I really want this job at a fine dinning restraunt....I'm 15..I would like to become a chef, and I have heard that If you want a chef position at a High End restraunt I sould be a waitress there first....Does anyone know how i should go about this.....

Right now I think that they Prob. wont give it to me because Im 15........


----------



## dano1 (Oct 23, 2003)

get thee to the dishpit.


----------



## egirl2214 (Apr 18, 2006)

lol  I have been reluctent to ask about anything becouse of the laws about working a 15 year old..............DO you think they will give me a job at the dish pit?


----------



## dano1 (Oct 23, 2003)

depends on your sate laws but yeah shouldn't be a prob-may need authorization froma parent or guardian now and hours are limited now. Been a while since i was 15 . If a want to get in the kitchen thats your best bet.

Server is out-too young to serve alcohol, no experience, etc....maybe hostess or busser. But you wanna go boh anyways.


----------



## butt3r_chick3n (Oct 22, 2005)

If you wanna get a feel for the kitchen, then dishwash.

It's dirty, horrible work, but if you're lucky the EC will let you start with some prep work and then eventually get to cook.

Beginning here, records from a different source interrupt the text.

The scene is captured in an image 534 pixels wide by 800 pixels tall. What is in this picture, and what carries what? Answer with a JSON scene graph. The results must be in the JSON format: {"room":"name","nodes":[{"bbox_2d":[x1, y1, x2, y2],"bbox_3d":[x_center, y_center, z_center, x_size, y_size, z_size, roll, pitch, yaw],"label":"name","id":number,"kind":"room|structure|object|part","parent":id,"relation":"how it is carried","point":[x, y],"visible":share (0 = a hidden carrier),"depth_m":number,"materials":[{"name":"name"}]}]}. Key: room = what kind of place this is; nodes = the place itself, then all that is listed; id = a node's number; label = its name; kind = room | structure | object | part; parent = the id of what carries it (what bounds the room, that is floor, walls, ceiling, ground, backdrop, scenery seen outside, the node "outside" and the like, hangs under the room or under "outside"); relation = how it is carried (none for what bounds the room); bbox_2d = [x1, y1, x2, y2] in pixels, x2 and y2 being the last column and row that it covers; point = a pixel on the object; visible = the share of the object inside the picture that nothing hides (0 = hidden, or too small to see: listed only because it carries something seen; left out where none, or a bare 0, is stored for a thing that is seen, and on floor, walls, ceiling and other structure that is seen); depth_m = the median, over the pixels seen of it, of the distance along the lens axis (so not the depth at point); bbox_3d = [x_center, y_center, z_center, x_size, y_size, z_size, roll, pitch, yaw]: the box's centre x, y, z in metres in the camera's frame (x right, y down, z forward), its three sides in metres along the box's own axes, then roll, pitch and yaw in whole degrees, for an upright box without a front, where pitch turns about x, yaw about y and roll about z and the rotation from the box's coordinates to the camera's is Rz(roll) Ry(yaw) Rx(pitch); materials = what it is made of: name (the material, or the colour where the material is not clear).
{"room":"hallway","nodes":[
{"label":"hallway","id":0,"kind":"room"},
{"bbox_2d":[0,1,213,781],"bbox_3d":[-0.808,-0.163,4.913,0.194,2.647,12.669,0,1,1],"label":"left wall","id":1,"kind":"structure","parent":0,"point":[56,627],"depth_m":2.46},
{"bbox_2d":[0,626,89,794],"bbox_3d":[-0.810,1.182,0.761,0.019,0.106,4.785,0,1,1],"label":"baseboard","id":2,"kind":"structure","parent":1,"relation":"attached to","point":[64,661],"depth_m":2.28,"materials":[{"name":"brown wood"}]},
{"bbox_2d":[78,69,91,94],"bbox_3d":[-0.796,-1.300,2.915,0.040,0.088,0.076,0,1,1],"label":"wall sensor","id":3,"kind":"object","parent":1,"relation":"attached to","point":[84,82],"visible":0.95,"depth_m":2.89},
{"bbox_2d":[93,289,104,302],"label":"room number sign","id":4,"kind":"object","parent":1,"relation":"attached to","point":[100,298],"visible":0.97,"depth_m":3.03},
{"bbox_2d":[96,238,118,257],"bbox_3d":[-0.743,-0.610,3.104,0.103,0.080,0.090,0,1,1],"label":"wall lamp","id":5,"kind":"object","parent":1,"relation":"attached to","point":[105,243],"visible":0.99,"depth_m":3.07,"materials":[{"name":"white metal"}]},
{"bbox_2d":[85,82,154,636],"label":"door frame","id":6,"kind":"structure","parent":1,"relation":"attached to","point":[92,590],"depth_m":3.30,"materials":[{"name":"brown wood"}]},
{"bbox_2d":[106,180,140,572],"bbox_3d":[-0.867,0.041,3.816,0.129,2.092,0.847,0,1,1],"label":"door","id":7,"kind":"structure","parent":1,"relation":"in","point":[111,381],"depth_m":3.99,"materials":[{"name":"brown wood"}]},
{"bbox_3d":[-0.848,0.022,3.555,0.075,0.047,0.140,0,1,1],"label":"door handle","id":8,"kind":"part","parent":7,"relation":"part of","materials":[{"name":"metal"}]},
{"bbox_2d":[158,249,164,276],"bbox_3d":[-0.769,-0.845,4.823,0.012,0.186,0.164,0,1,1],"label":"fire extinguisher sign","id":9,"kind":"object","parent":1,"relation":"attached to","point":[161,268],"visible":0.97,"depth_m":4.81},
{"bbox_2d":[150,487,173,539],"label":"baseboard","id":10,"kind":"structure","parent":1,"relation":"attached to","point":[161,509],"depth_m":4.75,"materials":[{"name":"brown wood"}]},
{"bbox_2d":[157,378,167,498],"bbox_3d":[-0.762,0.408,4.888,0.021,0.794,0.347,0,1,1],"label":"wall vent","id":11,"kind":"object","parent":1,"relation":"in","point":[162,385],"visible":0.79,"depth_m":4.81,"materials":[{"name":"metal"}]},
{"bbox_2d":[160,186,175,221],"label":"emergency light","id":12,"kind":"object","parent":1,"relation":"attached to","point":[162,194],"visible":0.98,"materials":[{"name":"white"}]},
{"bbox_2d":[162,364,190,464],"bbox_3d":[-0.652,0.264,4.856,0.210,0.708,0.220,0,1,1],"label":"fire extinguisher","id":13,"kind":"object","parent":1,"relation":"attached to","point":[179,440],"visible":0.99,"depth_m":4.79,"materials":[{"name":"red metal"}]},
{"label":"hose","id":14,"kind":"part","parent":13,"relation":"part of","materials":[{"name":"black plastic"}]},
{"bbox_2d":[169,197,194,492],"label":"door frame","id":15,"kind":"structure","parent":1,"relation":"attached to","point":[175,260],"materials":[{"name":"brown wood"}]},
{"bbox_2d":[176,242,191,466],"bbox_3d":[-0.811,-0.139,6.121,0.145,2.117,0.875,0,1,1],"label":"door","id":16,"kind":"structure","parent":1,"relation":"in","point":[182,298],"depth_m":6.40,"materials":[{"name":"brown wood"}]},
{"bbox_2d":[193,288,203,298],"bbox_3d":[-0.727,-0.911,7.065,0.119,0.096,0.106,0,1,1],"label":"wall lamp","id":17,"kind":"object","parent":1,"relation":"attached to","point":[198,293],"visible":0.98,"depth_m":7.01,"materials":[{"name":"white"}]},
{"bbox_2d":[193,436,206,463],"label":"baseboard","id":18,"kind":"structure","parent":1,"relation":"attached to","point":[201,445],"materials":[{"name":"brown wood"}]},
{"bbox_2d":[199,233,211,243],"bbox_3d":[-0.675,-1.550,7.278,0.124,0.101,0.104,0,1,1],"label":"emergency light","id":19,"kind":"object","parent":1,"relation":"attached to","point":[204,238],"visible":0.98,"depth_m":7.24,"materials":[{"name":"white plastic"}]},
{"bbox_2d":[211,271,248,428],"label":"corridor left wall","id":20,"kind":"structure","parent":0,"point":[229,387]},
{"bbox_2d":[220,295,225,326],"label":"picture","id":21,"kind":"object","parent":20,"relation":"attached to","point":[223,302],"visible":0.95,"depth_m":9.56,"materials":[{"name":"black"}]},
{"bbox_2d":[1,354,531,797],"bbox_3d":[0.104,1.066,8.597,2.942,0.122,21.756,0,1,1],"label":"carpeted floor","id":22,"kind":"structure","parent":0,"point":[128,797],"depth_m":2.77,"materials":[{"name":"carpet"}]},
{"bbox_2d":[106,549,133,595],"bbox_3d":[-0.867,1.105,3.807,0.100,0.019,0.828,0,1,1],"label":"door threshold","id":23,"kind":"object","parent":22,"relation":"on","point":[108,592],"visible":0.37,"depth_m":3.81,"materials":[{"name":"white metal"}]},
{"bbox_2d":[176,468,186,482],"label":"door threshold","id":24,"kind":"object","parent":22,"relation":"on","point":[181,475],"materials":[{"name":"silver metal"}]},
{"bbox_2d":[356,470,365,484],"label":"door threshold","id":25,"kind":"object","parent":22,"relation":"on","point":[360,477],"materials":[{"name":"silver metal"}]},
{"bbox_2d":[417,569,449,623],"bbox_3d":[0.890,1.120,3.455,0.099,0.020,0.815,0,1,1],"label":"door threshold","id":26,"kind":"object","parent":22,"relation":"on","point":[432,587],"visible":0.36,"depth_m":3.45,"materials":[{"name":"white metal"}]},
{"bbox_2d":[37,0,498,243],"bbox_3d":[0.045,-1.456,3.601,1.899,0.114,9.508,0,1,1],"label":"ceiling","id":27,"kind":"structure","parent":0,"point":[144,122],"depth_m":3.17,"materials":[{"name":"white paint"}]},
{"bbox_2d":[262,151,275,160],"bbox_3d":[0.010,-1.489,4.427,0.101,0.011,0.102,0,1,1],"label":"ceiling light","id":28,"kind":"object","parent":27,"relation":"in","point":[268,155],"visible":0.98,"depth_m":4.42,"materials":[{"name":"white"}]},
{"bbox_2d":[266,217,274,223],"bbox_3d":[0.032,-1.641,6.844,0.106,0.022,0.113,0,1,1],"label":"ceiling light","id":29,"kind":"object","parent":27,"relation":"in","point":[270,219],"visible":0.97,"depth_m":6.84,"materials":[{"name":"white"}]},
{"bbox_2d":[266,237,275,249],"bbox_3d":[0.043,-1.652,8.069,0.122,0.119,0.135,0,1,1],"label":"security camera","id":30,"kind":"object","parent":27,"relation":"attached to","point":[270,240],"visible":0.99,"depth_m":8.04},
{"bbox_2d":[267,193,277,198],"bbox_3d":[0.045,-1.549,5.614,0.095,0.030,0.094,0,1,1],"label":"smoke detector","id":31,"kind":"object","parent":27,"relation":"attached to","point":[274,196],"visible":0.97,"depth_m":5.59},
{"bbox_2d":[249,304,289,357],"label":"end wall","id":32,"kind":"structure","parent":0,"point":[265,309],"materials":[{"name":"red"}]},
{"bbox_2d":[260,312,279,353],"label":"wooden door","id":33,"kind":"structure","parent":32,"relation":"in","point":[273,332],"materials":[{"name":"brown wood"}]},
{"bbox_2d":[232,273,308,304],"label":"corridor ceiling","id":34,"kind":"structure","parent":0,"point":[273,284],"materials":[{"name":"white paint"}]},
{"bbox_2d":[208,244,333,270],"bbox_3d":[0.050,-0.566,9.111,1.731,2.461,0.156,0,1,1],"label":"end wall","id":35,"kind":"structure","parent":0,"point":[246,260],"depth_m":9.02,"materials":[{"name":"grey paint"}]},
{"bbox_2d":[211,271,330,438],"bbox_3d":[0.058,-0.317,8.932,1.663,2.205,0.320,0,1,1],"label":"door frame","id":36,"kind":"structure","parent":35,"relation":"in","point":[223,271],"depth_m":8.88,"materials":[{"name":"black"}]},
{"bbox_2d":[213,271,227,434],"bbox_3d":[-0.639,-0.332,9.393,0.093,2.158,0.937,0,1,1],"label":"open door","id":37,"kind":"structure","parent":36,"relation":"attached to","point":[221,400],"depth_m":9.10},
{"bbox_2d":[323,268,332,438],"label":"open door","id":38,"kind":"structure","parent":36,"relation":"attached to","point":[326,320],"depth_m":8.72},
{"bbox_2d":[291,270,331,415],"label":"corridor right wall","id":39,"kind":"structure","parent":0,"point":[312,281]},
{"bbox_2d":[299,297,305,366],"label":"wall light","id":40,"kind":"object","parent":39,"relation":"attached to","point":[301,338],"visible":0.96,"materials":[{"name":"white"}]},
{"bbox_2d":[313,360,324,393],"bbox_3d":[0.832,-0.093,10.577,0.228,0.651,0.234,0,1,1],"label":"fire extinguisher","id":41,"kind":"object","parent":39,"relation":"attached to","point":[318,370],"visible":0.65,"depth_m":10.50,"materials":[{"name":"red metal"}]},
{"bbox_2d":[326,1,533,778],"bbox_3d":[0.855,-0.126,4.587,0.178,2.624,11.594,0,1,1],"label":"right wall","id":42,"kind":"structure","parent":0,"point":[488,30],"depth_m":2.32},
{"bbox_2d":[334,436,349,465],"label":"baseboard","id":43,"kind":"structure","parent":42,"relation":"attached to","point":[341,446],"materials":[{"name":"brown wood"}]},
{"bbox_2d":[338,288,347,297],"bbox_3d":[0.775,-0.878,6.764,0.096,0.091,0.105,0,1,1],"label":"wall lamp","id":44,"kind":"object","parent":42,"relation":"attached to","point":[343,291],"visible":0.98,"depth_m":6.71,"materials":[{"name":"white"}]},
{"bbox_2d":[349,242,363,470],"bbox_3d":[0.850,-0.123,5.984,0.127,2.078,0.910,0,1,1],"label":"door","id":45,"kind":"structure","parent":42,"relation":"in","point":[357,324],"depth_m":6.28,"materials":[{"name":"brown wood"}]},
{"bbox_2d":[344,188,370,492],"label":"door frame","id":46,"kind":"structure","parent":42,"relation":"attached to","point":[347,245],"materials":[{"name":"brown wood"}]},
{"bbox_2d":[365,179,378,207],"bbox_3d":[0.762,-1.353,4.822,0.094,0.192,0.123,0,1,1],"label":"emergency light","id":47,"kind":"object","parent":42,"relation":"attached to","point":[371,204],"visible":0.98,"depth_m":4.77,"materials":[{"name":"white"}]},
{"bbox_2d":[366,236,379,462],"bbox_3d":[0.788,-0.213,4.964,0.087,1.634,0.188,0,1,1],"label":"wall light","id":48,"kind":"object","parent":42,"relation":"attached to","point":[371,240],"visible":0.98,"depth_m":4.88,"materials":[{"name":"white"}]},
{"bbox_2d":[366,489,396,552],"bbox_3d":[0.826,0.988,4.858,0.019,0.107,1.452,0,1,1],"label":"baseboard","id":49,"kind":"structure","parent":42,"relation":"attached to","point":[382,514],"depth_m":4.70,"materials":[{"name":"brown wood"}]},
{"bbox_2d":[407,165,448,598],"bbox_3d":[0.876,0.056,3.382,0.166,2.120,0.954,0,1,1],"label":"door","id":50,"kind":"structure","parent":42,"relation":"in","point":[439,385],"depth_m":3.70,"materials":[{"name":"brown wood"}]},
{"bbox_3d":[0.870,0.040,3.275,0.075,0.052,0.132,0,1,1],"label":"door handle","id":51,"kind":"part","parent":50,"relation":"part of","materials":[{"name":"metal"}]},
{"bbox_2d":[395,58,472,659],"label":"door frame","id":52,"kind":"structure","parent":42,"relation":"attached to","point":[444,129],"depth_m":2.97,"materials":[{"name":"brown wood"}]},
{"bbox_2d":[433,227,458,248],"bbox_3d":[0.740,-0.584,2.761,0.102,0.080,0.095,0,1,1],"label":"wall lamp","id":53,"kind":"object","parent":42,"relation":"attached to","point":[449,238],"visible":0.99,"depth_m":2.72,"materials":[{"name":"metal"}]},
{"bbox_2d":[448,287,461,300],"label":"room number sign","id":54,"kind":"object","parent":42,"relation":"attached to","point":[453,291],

That's how I ended up doing it. Starting dishwashing around your age (maybe a year older) and now I'm getting to work on the line. It's great stuff.  Took a few years though to move up.


----------



## aprilb (Feb 4, 2006)

In Montana you could start housekeeping at 14, dish at 16 but couldn't 'play with knives' until you were 18. <LOL> Personally I couldn't understand why a disher could wash them but couldn't use them. I also had a chuckle because both my 14 yo daughter and myself learned to cook at around age 5.

I would recommend that when you interview you make your intentions very clear. One place I worked at 'promoted' at least 2 of dishers that had done this within a couple of months of starting. They were promoted to helping with prep and went from there.

Just show enthusiasm and talent. Enthusiasm and hard work will do it every time.

April :roll:


----------



## dano1 (Oct 23, 2003)

it ain't all that-its a necessary and integral part of the operation. **** i've spent many a night as an ec in the pit.


----------



## egirl2214 (Apr 18, 2006)

Thanks all!!!:roll:


----------